++++ EXERCISE TEXT ++++
Because the scope of the PRAs that were prepared for this proposed rule was limited to the continental United States, papayas from Colombia and Ecuador would not be authorized for importation or movement into Hawaii or any U.S. territories or possessions. We would implement this distribution limitation by denying permit applications for shipments to destinations outside the continental United States and, for consignments imported into the continental United States, by including as a condition of the permit a prohibition on moving the Start Printed Page 18163papayas to Hawaii or any U.S. territory or possession.

We note that the regulations in § 319.56-25(f) state that papayas from Central America and Brazil must be shipped in individual cartons or boxes stamped or marked with the statement: “Not for importation into or distribution within Hawaii.” That distribution limitation was put in place because the papaya fruit fly (Toxotrypana curvicauda), which occurs in Central America and Brazil, does not occur in Hawaii, where the majority of U.S. commercial papaya production takes place.

In developing this proposed rule, we considered using similar box marking requirements to communicate the distribution limitations for papayas from Colombia and Ecuador. However, as noted above, we concluded that the permitting process would allow us to effectively implement the distribution limitations. The same factors that led us to conclude that box marking would not be necessary for papayas from Colombia and Ecuador also led us to consider whether it was necessary to continue requiring box marking for papayas from Central America and Brazil. As a result of that consideration, we have concluded that the permitting process would also allow us to effectively implement the distribution limitations on papayas from Central America and Brazil. Therefore, we are proposing to remove the requirement in § 319.56-25(f) that papayas from Central America and Brazil be shipped in individual cartons or boxes stamped or marked with the statement: “Not for importation into or distribution within Hawaii.”

Fruit Fly Trapping

Beginning at least 1 year before harvest begins and continuing through the completion of harvest, fruit fly traps would have to be maintained in the field where the papayas were grown. Fifty percent of the traps would have to be of the McPhail type, and 50 percent of the traps of the Jackson type. The traps would have to be placed at the rate of 1 trap per hectare and checked for fruit flies at least once a week by plant health officials of the NPPO. The NPPO would have to keep records of the fruit fly finds for each trap, updating the records each time the traps are checked, and make the records available to APHIS upon request. The records would have to be maintained for at least 1 year. This condition would ensure the earliest possible detection of increasing populations of fruit flies in and around fields where papayas are grown.

If the average Jackson fruit fly trap catch is greater than seven Medflies per trap per week, measures would have to be taken to control the Medfly population in the production area. If the average Jackson trap catch exceeds 14 Medflies per trap per week, importations of papayas from that production area would be halted until the rate of capture drops to an average of 7 or fewer Medflies per trap per week.

If the average McPhail trap catch is greater than seven South American fruit flies per trap per week, measures would have to be taken to control the South American fruit flies population in the production area. If the average McPhail trap catch exceeds 14 South American fruit flies per trap per week, importations of papayas from that production area would be halted until the rate of capture drops to an average of 7 or fewer South American fruit flies per trap per week.

These thresholds for Medfly and South American fruit fly trapping would help detect increasing populations of these fruit flies in growing areas; as such, this condition would help ensure that these fruit flies are not associated with imports of papayas into the continental United States.
++++
### ASSIGNED TASK
Copy the passage on papaya imports word for word, starting at "These thresholds for" and ending at "continental United States.".
++++ DATA SUPPLIED ++++
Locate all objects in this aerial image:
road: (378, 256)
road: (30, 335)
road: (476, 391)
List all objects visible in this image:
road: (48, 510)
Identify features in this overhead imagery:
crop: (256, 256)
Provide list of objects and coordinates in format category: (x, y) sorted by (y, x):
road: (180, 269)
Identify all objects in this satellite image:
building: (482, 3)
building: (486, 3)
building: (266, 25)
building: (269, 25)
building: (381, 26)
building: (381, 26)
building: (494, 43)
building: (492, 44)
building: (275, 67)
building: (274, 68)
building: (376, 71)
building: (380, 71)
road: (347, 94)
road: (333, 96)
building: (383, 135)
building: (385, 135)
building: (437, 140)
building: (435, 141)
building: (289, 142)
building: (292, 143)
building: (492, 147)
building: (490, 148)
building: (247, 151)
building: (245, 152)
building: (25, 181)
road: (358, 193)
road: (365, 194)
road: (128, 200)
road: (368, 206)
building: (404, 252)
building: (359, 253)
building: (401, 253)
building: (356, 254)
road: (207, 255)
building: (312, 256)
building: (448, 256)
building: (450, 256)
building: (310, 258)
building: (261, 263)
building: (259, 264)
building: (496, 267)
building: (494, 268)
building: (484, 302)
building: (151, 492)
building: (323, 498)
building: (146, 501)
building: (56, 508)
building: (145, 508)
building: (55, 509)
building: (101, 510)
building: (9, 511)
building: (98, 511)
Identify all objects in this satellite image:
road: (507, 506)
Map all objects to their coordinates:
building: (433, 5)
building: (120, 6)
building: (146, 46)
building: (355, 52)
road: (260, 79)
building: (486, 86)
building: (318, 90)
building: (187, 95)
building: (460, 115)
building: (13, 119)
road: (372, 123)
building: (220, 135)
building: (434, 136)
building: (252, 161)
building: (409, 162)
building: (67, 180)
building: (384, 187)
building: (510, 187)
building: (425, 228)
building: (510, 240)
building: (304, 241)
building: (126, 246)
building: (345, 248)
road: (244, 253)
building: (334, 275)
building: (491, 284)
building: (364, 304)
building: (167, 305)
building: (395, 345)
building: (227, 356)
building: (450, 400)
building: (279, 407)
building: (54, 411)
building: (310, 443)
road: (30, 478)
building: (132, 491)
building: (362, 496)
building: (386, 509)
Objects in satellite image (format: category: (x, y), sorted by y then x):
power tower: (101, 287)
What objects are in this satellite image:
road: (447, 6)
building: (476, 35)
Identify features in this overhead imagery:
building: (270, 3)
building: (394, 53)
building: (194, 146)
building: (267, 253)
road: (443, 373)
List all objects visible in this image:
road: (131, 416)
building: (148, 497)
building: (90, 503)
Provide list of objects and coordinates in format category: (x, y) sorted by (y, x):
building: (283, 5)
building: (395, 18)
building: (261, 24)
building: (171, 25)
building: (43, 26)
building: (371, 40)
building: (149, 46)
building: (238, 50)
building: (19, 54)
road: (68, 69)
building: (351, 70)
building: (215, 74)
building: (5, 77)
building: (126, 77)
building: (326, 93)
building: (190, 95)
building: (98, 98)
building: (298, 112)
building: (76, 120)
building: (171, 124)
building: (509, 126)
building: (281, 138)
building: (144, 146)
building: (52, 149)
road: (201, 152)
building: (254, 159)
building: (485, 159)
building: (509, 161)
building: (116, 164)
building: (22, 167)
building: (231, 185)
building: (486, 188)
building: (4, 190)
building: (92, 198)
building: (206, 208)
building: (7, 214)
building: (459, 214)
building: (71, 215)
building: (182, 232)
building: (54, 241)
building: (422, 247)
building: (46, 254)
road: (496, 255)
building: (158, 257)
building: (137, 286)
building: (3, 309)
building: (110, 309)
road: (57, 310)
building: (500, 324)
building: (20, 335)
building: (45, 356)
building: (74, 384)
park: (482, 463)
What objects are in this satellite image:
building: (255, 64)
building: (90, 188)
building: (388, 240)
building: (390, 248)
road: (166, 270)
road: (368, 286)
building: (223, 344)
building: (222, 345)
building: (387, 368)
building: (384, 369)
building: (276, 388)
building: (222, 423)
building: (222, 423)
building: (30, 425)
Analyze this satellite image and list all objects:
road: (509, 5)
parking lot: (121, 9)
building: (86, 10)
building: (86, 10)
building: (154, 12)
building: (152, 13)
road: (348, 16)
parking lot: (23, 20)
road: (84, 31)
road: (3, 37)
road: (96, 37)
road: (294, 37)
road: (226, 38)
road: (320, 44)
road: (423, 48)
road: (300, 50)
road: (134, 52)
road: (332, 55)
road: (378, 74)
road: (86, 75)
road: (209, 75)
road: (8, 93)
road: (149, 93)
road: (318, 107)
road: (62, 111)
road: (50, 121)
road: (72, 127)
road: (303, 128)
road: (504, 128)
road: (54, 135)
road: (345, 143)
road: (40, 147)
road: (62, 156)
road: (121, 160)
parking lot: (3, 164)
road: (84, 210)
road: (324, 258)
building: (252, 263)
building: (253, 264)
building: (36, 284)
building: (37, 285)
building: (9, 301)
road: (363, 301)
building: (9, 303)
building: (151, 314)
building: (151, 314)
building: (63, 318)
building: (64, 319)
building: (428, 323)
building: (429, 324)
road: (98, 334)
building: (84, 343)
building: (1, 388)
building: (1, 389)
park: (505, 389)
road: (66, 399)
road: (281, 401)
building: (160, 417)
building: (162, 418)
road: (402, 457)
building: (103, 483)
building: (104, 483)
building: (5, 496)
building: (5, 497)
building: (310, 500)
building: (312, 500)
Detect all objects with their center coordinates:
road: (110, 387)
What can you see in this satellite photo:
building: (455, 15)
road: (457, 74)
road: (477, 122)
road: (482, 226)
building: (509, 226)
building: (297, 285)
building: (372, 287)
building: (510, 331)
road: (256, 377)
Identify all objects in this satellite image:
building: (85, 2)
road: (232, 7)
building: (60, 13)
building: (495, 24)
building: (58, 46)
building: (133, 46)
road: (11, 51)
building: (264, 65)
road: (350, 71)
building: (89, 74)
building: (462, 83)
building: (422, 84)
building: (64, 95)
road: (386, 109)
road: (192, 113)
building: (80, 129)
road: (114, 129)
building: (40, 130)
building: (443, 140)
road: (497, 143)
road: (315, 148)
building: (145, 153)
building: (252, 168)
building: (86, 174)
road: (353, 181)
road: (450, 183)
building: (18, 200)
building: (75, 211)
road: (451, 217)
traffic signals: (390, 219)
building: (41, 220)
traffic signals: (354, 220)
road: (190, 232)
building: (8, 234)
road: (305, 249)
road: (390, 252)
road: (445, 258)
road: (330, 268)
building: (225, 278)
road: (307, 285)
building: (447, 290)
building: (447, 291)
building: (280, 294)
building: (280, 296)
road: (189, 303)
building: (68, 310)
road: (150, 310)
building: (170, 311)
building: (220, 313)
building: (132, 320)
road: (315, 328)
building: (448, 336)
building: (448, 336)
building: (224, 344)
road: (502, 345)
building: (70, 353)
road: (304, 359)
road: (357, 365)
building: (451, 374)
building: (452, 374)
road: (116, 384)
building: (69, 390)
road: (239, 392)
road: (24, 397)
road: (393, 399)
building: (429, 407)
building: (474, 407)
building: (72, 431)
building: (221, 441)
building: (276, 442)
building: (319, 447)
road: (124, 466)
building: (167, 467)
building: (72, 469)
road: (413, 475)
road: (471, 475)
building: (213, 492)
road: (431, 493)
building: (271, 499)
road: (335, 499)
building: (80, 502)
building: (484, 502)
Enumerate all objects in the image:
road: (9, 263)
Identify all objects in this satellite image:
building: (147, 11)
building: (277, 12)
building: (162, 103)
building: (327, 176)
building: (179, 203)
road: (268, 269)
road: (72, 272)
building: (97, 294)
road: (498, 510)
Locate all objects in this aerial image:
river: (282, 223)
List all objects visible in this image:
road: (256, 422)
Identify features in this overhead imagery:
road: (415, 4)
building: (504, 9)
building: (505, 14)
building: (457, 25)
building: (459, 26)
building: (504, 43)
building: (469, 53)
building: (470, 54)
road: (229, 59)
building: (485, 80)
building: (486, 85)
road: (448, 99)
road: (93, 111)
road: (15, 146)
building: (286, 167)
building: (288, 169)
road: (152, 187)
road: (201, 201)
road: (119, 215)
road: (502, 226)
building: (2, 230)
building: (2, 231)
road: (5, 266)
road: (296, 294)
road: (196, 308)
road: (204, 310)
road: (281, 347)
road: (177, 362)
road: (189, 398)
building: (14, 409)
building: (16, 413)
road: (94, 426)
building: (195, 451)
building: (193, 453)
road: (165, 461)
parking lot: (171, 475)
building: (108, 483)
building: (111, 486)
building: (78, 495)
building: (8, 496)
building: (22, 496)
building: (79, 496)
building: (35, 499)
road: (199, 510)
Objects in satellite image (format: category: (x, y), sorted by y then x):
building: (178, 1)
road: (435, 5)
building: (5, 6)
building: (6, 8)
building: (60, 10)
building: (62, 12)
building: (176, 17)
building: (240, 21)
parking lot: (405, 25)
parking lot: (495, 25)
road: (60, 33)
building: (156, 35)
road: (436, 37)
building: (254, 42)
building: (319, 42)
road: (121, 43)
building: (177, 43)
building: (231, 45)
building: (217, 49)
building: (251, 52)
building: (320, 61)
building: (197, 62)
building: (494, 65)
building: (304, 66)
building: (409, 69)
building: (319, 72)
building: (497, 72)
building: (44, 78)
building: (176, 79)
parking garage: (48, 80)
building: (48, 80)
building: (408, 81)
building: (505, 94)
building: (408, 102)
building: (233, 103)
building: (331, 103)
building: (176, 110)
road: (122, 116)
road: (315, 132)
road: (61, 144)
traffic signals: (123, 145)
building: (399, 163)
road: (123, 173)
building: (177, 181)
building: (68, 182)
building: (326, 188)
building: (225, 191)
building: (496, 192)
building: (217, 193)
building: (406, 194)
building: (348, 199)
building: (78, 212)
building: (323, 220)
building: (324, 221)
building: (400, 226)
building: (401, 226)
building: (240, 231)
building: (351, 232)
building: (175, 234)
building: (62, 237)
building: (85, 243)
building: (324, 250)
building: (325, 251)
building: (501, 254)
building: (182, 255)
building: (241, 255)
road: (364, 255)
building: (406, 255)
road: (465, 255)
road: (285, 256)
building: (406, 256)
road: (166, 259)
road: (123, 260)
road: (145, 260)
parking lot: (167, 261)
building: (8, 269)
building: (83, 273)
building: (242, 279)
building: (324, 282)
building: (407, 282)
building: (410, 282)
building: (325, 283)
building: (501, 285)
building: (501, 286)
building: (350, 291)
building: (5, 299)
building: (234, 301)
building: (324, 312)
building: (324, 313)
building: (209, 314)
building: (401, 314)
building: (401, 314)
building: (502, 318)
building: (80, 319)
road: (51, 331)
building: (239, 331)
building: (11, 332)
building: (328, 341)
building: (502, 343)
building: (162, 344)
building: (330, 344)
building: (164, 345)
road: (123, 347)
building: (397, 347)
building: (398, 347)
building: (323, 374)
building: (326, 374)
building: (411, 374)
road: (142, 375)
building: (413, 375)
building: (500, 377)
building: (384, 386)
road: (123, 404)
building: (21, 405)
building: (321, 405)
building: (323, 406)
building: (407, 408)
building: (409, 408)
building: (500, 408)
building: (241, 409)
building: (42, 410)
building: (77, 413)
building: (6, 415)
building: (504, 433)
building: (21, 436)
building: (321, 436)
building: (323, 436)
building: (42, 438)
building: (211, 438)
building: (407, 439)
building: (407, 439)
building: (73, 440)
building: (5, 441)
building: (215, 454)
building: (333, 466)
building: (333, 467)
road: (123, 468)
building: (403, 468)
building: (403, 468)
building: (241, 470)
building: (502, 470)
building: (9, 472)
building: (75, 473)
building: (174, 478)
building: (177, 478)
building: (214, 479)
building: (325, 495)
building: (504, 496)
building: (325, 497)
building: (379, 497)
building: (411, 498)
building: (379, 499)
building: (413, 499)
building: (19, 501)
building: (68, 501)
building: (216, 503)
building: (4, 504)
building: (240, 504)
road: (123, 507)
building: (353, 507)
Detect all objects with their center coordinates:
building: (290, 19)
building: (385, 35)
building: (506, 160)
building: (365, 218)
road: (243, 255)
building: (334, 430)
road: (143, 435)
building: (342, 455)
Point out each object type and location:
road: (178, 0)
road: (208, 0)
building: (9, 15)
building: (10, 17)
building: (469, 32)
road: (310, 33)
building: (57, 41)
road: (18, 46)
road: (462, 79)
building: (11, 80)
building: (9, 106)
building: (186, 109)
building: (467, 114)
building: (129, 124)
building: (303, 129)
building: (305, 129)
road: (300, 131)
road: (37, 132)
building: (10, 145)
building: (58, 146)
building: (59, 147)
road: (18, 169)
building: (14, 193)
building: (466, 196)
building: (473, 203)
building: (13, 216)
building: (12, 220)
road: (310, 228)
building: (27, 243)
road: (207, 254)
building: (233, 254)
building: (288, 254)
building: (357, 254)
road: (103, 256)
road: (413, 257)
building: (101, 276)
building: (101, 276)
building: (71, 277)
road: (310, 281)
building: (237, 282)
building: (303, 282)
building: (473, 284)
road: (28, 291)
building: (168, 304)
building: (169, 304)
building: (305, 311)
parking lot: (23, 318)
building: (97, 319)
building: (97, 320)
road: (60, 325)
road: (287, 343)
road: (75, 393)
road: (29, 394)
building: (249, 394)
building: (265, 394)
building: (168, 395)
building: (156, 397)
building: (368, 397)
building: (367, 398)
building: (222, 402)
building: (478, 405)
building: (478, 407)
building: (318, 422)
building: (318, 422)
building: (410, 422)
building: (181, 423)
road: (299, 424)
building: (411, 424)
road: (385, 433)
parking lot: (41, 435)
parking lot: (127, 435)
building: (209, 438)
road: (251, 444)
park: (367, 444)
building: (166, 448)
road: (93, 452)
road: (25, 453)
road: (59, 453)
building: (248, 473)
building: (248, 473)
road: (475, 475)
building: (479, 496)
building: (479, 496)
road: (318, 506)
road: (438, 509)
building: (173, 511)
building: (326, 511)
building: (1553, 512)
++++
### SOLUTION FOR THIS TASK
These thresholds for Medfly and South American fruit fly trapping would help detect increasing populations of these fruit flies in growing areas; as such, this condition would help ensure that these fruit flies are not associated with imports of papayas into the continental United States.